Local entrepreneurs get branding, but not depth


Mentorship is outsourced, not contextualized


Founders walk away with toolkits and terminology, but no traction


And yet we wonder why the most promising startups don’t stick around. Over the past year, a quiet but serious trend has emerged: our best startups are moving out. They’re relocating headquarters to other ecosystems, where there’s not just access to funding, but clarity, vision, and continuity. They’re not announcing it. They’re not protesting. They’re just quietly choosing to build elsewhere.


Some will say: “But we’re building AI startups!”


To which I’d gently say: Not really. Not yet.


Most of what we call “AI startups” today are wrappers around pre-trained models built by OpenAI, Google, or Meta. There’s nothing wrong with this, but it doesn’t make us leaders in the field. And unless we invest in fundamental infrastructure, we won’t even be serious players.


According to McKinsey’s 2024 AI Infrastructure Outlook, 90% of next-gen AI applications will be limited by compute and power availability, not just algorithms. If that’s true, then Egypt has a massive opportunity.


We have:


Hydropower from Aswan

Nuclear energy underway

Abundant sunlight across the Western Desert

Strong natural gas reserves

Enough sodium resources critical for advanced battery development


Why not build our national AI strategy around energy? Let Egypt become the infrastructure for the AI age, the region’s power hub for data centers, server farms, and R&D centers. Let’s invite OpenAI, DeepMind, and others not just to use our tech talent, but to power their tech futures from here.

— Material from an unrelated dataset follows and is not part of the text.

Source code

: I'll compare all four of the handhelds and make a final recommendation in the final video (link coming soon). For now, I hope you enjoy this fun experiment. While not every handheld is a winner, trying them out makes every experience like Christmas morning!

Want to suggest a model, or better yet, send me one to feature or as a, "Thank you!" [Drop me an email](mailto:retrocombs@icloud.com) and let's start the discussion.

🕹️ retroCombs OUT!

And AI isn’t the only story worth telling. Egypt has long-standing strategic advantages in: Agriculture – with leading institutions like ARC and regional dominance in aquaculture Livestock breeding, built on generations of embedded knowledge, and MENA’s increasing food security needs. Water infrastructure – with Nile-fed systems, desalination experience, and a rising demand for smart irrigation and filtration We are not new to these sectors. What we’ve lacked is focus and funding. With structured national strategies, targeted R&D commercialization, and smart policy, we can lead in areas the world needs. Meanwhile, young talents across Egypt are already experimenting with robotics, automation, and clean energy prototypes, in universities, in garages, in communities. What they need is not just funding. They need belief. Direction. Long-term support. As the global energy market pivots toward electrification and battery storage, Egypt’s solar potential, and smart grid expansion could position it as a regional clean-tech pioneer. The same applies for robotics, especially in agriculture, logistics, and desert infrastructure, where labor efficiency is key.


Many of our current startups are still built on the logic of now:


Fast validation

Attractive decks

Mostly solutions for now problems, that serves short term context.


But the startups we urgently need are startups of the future, designed to solve long-cycle, foundational challenges. These startups will:


Serve national needs first, then scale regionally

Work in energy, water, food, mobility, and infrastructure

Leverage deep tech responsibly

And value resilience over rapid growth


They’ll require more time. More funding. More patience. But they’ll build systems that last, not just startups that pitch well.


What Now?


We need to move beyond imported narratives. We need more than hype cycles. The future will revolve around water, food, energy, and machines that serve people. Egypt is uniquely positioned to lead in all four, if we can align our efforts, believe in our talent, and leave politics out of innovation. We already have the ingredients:


• A vibrant youth population hungry to build


• Research centers ready to fulfill mandates


• Global conditions set to align in our favor


All that’s missing is the alignment. So let’s align. Let’s build the startups of the future, today.


The future is being produced. And we must have a role in producing it. Innovation is the path. And evidence-based entrepreneurship is the process to reach it.